In fact, Social Security ought to have a much bigger surplus than it has today. Over the past thirty years, worker productivity has more than doubled, while wages have stagnated. If wages had kept pace with productivity, workers would be making more than double what they get right now–and their payroll taxes would also be higher, meaning even more money would funnel in to the Social Security surplus.

Since 2008, Social Security has paid out more than it took in–caused by the lousy economy, pure and simple. The more workers who are out of work, the fewer workers there are paying payroll taxes to support Social Security and Medicare. It’s obvious that putting people back to work is what’s needed to address that problem–not cutting the program! In any case, the accumulated surplus is more than adequate to cover Social Security payouts during recessions like the recent period.

Social Security has not created the government debt. Just the opposite is true. The federal government has been spending the Social Security surplus on other things: all the give-aways to the wealthy and corporations that they’ve been handing out over the last chunk of years. The federal government OWES Social Security, Medicare and other trust funds about five trillion dollars–almost one third of the government’s current debt.

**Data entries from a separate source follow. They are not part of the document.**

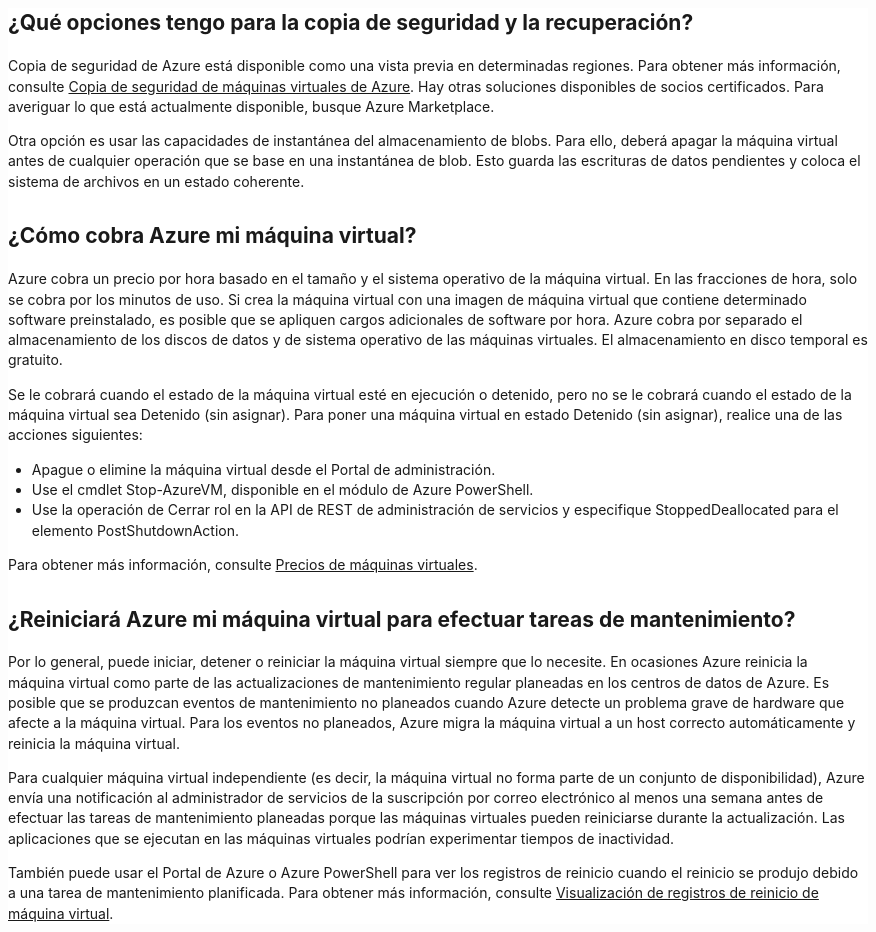 ## ¿Qué opciones tengo para la copia de seguridad y la recuperación?

Copia de seguridad de Azure está disponible como una vista previa en determinadas regiones. Para obtener más información, consulte [Copia de seguridad de máquinas virtuales de Azure](backup-azure-vms.md). Hay otras soluciones disponibles de socios certificados. Para averiguar lo que está actualmente disponible, busque Azure Marketplace.

Otra opción es usar las capacidades de instantánea del almacenamiento de blobs. Para ello, deberá apagar la máquina virtual antes de cualquier operación que se base en una instantánea de blob. Esto guarda las escrituras de datos pendientes y coloca el sistema de archivos en un estado coherente.

## ¿Cómo cobra Azure mi máquina virtual?

Azure cobra un precio por hora basado en el tamaño y el sistema operativo de la máquina virtual. En las fracciones de hora, solo se cobra por los minutos de uso. Si crea la máquina virtual con una imagen de máquina virtual que contiene determinado software preinstalado, es posible que se apliquen cargos adicionales de software por hora. Azure cobra por separado el almacenamiento de los discos de datos y de sistema operativo de las máquinas virtuales. El almacenamiento en disco temporal es gratuito.

Se le cobrará cuando el estado de la máquina virtual esté en ejecución o detenido, pero no se le cobrará cuando el estado de la máquina virtual sea Detenido (sin asignar). Para poner una máquina virtual en estado Detenido (sin asignar), realice una de las acciones siguientes:

- Apague o elimine la máquina virtual desde el Portal de administración.
- Use el cmdlet Stop-AzureVM, disponible en el módulo de Azure PowerShell.
- Use la operación de Cerrar rol en la API de REST de administración de servicios y especifique StoppedDeallocated para el elemento PostShutdownAction.

Para obtener más información, consulte [Precios de máquinas virtuales](http://azure.microsoft.com/pricing/details/virtual-machines/).

## ¿Reiniciará Azure mi máquina virtual para efectuar tareas de mantenimiento?

Por lo general, puede iniciar, detener o reiniciar la máquina virtual siempre que lo necesite. En ocasiones Azure reinicia la máquina virtual como parte de las actualizaciones de mantenimiento regular planeadas en los centros de datos de Azure. Es posible que se produzcan eventos de mantenimiento no planeados cuando Azure detecte un problema grave de hardware que afecte a la máquina virtual. Para los eventos no planeados, Azure migra la máquina virtual a un host correcto automáticamente y reinicia la máquina virtual.

Para cualquier máquina virtual independiente (es decir, la máquina virtual no forma parte de un conjunto de disponibilidad), Azure envía una notificación al administrador de servicios de la suscripción por correo electrónico al menos una semana antes de efectuar las tareas de mantenimiento planeadas porque las máquinas virtuales pueden reiniciarse durante la actualización. Las aplicaciones que se ejecutan en las máquinas virtuales podrían experimentar tiempos de inactividad.

También puede usar el Portal de Azure o Azure PowerShell para ver los registros de reinicio cuando el reinicio se produjo debido a una tarea de mantenimiento planificada. Para obtener más información, consulte [Visualización de registros de reinicio de máquina virtual](http://azure.microsoft.com/blog/2015/04/01/viewing-vm-reboot-logs/).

If Social Security ever stopped being a cash cow for the government, the government might have to cut back on some of those give-aways to the wealthy. And the wealthy who call the tune for the government and its two big parties wouldn’t be very happy with that!

That’s what all the talk about cutting Social Security and Medicare to “save” them is all about–taking even more from us to give even more to the wealthy.

Medicare and Medicaid Aren’t the Problem

Nov 26, 2012

Both parties tell us Medicare and Medicaid must be cut. These “entitlement programs” are too expensive–they say–and they are rapidly getting more expensive.

Yes, Medicare and Medicaid are expensive. Because the whole profit-driven health care system in the United States is outrageously expensive. The U.S. spends twice as much per person as other wealthy countries on medical care, without nearly as much to show for it.

This is because of the range of ways profit is taken from medical care: all the private health insurers and for-profit hospital systems jack up the cost–not to mention the big pharmaceutical and medical equipment companies, which charge hundreds of times more than the actual costs of production for their products!

Medicare and Medicaid, in fact, don’t add costs to the system–they are victimized by it, just the same way all of us are.